(DIRECTIONS FOR THIS TASK) Leaving out all pictures, return the records word for word.

>>>>>

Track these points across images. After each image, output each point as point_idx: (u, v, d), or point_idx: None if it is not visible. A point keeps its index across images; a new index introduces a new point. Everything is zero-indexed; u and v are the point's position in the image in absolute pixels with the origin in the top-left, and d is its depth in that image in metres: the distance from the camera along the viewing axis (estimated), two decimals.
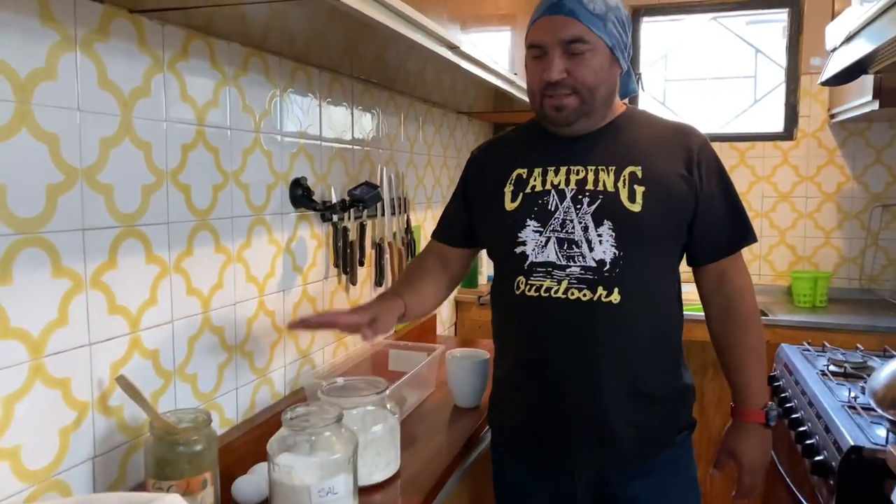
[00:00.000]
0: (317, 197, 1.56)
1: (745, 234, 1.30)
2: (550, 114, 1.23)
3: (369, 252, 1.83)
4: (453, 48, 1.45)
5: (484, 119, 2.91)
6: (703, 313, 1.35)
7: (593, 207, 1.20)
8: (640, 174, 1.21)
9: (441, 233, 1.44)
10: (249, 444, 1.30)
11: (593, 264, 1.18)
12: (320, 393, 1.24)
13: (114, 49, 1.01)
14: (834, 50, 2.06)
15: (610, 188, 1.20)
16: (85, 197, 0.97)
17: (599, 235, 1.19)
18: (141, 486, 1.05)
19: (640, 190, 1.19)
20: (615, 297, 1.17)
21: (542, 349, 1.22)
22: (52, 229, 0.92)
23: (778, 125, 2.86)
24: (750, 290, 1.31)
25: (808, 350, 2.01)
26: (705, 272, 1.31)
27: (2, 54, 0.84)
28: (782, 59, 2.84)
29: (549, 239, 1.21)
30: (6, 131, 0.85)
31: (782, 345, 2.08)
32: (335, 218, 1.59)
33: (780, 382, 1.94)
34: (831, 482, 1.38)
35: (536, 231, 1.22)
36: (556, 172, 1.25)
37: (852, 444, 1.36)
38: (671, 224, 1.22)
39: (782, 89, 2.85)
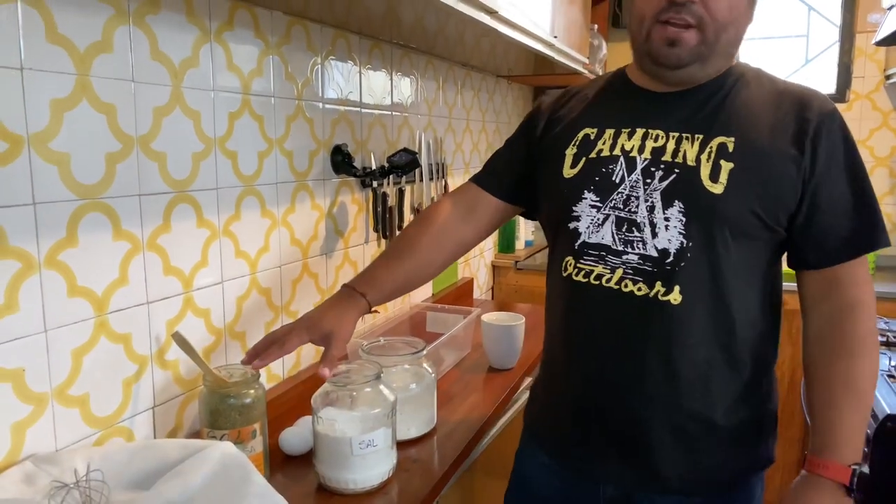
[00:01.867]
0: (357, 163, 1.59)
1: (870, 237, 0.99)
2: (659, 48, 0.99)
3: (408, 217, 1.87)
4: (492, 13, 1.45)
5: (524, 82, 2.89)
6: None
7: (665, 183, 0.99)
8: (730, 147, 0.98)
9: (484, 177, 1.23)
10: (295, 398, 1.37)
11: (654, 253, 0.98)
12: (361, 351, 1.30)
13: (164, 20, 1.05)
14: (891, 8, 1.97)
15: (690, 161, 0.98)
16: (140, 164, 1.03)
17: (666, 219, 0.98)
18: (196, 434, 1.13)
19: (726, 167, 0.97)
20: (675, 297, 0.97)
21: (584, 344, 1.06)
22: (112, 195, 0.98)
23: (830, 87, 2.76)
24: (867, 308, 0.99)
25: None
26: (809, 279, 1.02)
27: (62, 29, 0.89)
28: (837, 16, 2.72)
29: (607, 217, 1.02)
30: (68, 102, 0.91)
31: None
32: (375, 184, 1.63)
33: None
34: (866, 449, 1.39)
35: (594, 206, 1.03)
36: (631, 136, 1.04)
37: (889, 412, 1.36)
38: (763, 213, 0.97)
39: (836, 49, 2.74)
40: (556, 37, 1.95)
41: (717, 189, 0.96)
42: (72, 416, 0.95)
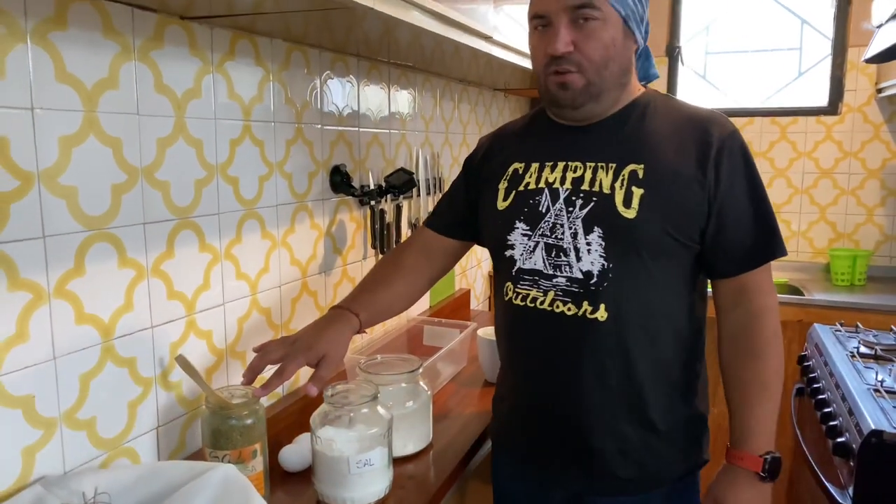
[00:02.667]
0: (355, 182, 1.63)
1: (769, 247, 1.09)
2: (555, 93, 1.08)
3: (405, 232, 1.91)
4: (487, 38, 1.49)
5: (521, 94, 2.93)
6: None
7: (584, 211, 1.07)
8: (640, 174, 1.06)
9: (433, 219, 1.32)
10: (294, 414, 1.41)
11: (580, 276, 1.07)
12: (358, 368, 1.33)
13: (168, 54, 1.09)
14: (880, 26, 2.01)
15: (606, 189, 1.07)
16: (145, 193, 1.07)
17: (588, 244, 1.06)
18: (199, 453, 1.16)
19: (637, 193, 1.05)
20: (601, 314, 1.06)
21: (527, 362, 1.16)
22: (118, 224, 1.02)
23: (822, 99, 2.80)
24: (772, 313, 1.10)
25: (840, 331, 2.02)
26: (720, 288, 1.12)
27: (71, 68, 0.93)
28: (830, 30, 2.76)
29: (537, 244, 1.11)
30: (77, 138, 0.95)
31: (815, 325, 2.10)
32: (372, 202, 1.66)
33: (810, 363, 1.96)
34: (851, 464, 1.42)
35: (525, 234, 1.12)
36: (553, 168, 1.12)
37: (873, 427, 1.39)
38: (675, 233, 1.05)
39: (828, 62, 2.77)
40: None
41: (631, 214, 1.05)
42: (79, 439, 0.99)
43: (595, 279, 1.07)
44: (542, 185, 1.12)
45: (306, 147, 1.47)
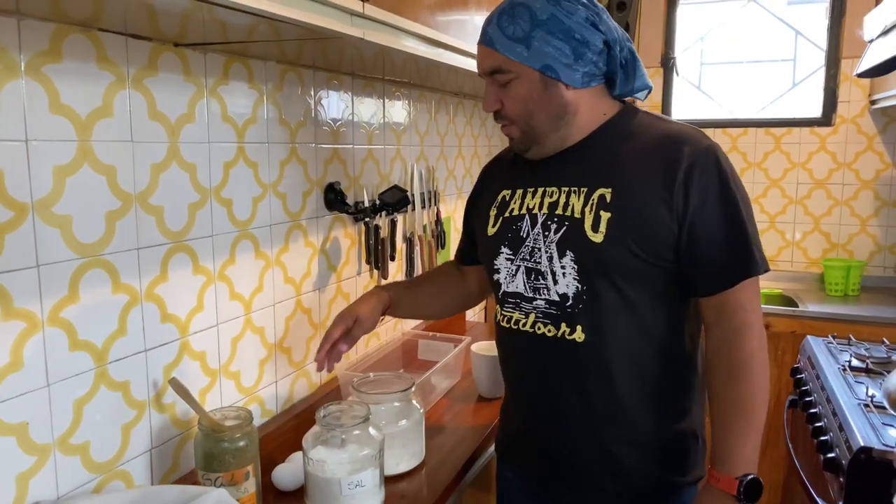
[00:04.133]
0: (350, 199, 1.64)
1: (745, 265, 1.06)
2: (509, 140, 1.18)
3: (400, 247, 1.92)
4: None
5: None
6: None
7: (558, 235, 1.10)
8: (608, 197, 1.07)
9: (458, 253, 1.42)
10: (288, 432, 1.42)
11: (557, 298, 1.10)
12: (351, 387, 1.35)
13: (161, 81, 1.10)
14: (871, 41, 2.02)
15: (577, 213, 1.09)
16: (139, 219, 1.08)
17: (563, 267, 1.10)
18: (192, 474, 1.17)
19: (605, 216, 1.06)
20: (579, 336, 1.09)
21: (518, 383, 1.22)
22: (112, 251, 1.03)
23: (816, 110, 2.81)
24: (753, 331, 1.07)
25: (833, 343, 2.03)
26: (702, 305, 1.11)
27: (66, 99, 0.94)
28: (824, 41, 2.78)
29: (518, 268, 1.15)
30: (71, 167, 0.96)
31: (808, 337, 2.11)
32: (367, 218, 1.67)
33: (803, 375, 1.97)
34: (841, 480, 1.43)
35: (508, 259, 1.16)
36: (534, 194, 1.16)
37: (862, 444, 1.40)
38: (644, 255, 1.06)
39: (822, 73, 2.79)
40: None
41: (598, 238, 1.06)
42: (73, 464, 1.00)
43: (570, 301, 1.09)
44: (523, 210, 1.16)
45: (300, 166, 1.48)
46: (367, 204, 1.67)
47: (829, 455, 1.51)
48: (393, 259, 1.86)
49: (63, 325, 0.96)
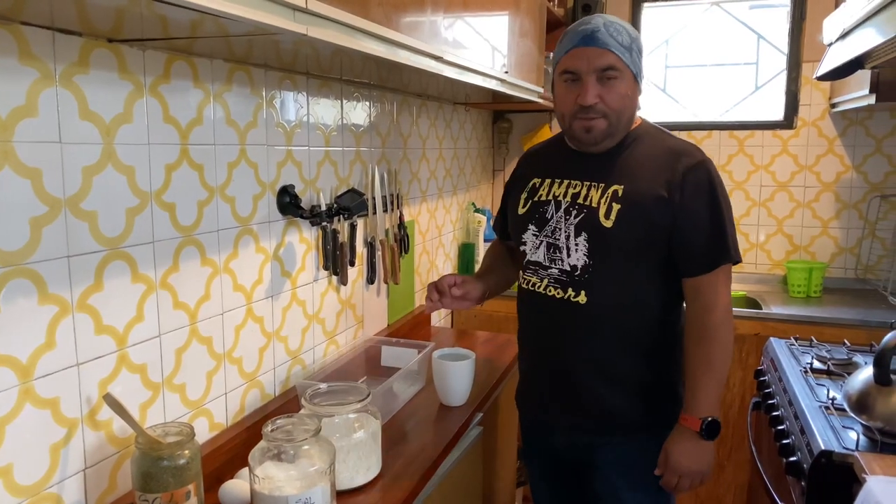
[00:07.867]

<<<<<

(SOLUTION)
Track these points across images. After each image, output each point as point_idx: (u, v, d), or point_idx: None if it is not visible. A point keeps its index across images; a new index introduces a new point. Everything is zero-indexed; u and v are the point's position in the image in absolute pixels with the origin in the top-left, and d is its depth in that image in metres: the distance from the camera along the viewing axis (estimated), two decimals.
[00:00.000]
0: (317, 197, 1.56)
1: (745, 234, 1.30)
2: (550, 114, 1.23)
3: (369, 252, 1.83)
4: (453, 48, 1.45)
5: (484, 119, 2.91)
6: (703, 313, 1.35)
7: (593, 207, 1.20)
8: (640, 174, 1.21)
9: (441, 233, 1.44)
10: (249, 444, 1.30)
11: (593, 264, 1.18)
12: (320, 393, 1.24)
13: (114, 49, 1.01)
14: (834, 50, 2.06)
15: (610, 188, 1.20)
16: (85, 197, 0.97)
17: (599, 235, 1.19)
18: (141, 486, 1.05)
19: (640, 190, 1.19)
20: (615, 297, 1.17)
21: (542, 349, 1.22)
22: (52, 229, 0.92)
23: (778, 125, 2.86)
24: (750, 290, 1.31)
25: (808, 350, 2.01)
26: (705, 272, 1.31)
27: (2, 54, 0.84)
28: (782, 59, 2.84)
29: (549, 239, 1.21)
30: (6, 131, 0.85)
31: (782, 345, 2.08)
32: (335, 218, 1.59)
33: (780, 382, 1.94)
34: (831, 482, 1.38)
35: (536, 231, 1.22)
36: (556, 172, 1.25)
37: (852, 444, 1.36)
38: (671, 224, 1.22)
39: (782, 89, 2.85)
[00:01.867]
0: (357, 163, 1.59)
1: (870, 237, 0.99)
2: (659, 48, 0.99)
3: (408, 217, 1.87)
4: (492, 13, 1.45)
5: (524, 82, 2.89)
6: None
7: (665, 183, 0.99)
8: (730, 147, 0.98)
9: (484, 177, 1.23)
10: (295, 398, 1.37)
11: (654, 253, 0.98)
12: (361, 351, 1.30)
13: (164, 20, 1.05)
14: (891, 8, 1.97)
15: (690, 161, 0.98)
16: (140, 164, 1.03)
17: (666, 219, 0.98)
18: (196, 434, 1.13)
19: (726, 167, 0.97)
20: (675, 297, 0.97)
21: (584, 344, 1.06)
22: (112, 195, 0.98)
23: (830, 87, 2.76)
24: (867, 308, 0.99)
25: None
26: (809, 279, 1.02)
27: (62, 29, 0.89)
28: (837, 16, 2.72)
29: (607, 217, 1.02)
30: (68, 102, 0.91)
31: None
32: (375, 184, 1.63)
33: None
34: (866, 449, 1.39)
35: (594, 206, 1.03)
36: (631, 136, 1.04)
37: (889, 412, 1.36)
38: (763, 213, 0.97)
39: (836, 49, 2.74)
40: (556, 37, 1.95)
41: (717, 189, 0.96)
42: (72, 416, 0.95)
[00:02.667]
0: (355, 182, 1.63)
1: (769, 247, 1.09)
2: (555, 93, 1.08)
3: (405, 232, 1.91)
4: (487, 38, 1.49)
5: (521, 94, 2.93)
6: None
7: (584, 211, 1.07)
8: (640, 174, 1.06)
9: (433, 219, 1.32)
10: (294, 414, 1.41)
11: (580, 276, 1.07)
12: (358, 368, 1.33)
13: (168, 54, 1.09)
14: (880, 26, 2.01)
15: (606, 189, 1.07)
16: (145, 193, 1.07)
17: (588, 244, 1.06)
18: (199, 453, 1.16)
19: (637, 193, 1.05)
20: (601, 314, 1.06)
21: (527, 362, 1.16)
22: (118, 224, 1.02)
23: (822, 99, 2.80)
24: (772, 313, 1.10)
25: (840, 331, 2.02)
26: (720, 288, 1.12)
27: (71, 68, 0.93)
28: (830, 30, 2.76)
29: (537, 244, 1.11)
30: (77, 138, 0.95)
31: (815, 325, 2.10)
32: (372, 202, 1.66)
33: (810, 363, 1.96)
34: (851, 464, 1.42)
35: (525, 234, 1.12)
36: (553, 168, 1.12)
37: (873, 427, 1.39)
38: (675, 233, 1.05)
39: (828, 62, 2.77)
40: None
41: (631, 214, 1.05)
42: (79, 439, 0.99)
43: (595, 279, 1.07)
44: (542, 185, 1.12)
45: (306, 147, 1.47)
[00:04.133]
0: (350, 199, 1.64)
1: (745, 265, 1.06)
2: (509, 140, 1.18)
3: (400, 247, 1.92)
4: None
5: None
6: None
7: (558, 235, 1.10)
8: (608, 197, 1.07)
9: (458, 253, 1.42)
10: (288, 432, 1.42)
11: (557, 298, 1.10)
12: (351, 387, 1.35)
13: (161, 81, 1.10)
14: (871, 41, 2.02)
15: (577, 213, 1.09)
16: (139, 219, 1.08)
17: (563, 267, 1.10)
18: (192, 474, 1.17)
19: (605, 216, 1.06)
20: (579, 336, 1.09)
21: (518, 383, 1.22)
22: (112, 251, 1.03)
23: (816, 110, 2.81)
24: (753, 331, 1.07)
25: (833, 343, 2.03)
26: (702, 305, 1.11)
27: (66, 99, 0.94)
28: (824, 41, 2.78)
29: (518, 268, 1.15)
30: (71, 167, 0.96)
31: (808, 337, 2.11)
32: (367, 218, 1.67)
33: (803, 375, 1.97)
34: (841, 480, 1.43)
35: (508, 259, 1.16)
36: (534, 194, 1.16)
37: (862, 444, 1.40)
38: (644, 255, 1.06)
39: (822, 73, 2.79)
40: None
41: (598, 238, 1.06)
42: (73, 464, 1.00)
43: (570, 301, 1.09)
44: (523, 210, 1.16)
45: (300, 166, 1.48)
46: (367, 204, 1.67)
47: (829, 455, 1.51)
48: (393, 259, 1.86)
49: (63, 325, 0.96)
[00:07.867]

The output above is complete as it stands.